Here's the setup: Lieutenant Kinderman (Scott, inheriting the Lee J. Cobb role) investigates a series of unspeakable slayings that share unmistakable parallels to the Gemini Killer, who died in the electric chair the very night as the events of The Exorcist fifteen years ago. A catatonic amnesiac was found roaming the streets of Georgetown; he would end up in Cell 11 of the psychiatric hospital where Kinderman's investigation leads. And one night, after Kinderman's visit, this happens (cue 5:06-9:25).
Ingeniously simple, and the key is this: It's played out in real time (give or take a few protracted beats for tension). Imagine how un-visceral this would be recut to flashy editing. If there's ever a type of movie that could benefit from a return to its roots, it's horror - although the solid technique on display in Paranormal Activity is a glorious throwback embrace.
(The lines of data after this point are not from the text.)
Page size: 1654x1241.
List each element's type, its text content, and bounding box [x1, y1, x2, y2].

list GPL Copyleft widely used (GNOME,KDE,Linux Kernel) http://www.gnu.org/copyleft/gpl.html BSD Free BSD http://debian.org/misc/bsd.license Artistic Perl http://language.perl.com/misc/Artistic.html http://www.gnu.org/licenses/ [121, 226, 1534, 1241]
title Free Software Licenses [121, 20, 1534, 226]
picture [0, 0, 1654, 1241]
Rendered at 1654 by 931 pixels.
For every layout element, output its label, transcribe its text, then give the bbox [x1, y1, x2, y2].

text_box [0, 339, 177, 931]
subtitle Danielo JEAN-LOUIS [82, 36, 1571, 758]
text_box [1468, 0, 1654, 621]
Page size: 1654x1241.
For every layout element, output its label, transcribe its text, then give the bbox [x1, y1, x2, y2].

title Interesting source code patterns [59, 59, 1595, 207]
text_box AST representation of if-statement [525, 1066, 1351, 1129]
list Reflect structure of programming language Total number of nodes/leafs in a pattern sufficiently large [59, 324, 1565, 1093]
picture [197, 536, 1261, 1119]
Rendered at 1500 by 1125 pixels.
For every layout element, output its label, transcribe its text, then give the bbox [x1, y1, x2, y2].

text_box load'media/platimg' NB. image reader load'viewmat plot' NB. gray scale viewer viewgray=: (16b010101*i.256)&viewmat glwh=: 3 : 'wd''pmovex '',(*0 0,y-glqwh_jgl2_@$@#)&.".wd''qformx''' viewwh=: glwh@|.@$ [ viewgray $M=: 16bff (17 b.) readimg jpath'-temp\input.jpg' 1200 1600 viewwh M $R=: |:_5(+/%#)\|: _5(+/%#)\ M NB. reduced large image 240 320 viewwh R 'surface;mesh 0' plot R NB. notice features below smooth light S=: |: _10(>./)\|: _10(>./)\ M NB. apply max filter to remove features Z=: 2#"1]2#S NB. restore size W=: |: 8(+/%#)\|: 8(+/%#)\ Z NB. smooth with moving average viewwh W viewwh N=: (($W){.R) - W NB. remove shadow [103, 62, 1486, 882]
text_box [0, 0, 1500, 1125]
If genre filmmakers truly want to succeed in scaring us, they have to understand how to build the tension on perfect display here.
Note the church-evoking art direction. The long hospital corridor's set design is akin to the pillars and curves of the opening sequence in the cathedral. The ceiling features a dome light source and polished floors. Even the soundtrack is hushed as if in similar sanctity, where the few things we hear include shoes echoing against tile, doors opening and closing, keys drawn and turning, ice melting in a glass. What little dialogue there is shares a dismissive pew-to-pew chatter. It is merely a brush with human contact that temporarily assures us - except for that outburst of a false alarm in the first room.
Blatty further retreats his camera into the harsh shadows and adds an unjustified blue light source as a red herring to compete with the only other color in his long shot lens: that attention-drawing red sweater jacket on Nurse Keating (Tracy Thorne). Characters will move through the different planes of the shot - always slower than a viewer beg! And the few different camera positions have subtle shifts in color tone and temperature, slightly - and only mometarily - warming up a scene best served cold.
The final zoom and volume-on music surge is genius, patiently and expertly earned. The shot suddenly thrusts us toward a violently unimaginable end that - to its credit - is left to our minds, aesthetically, respectfully and, above all, indelibly.
It's one of the greatest scenes ever achieved in horror.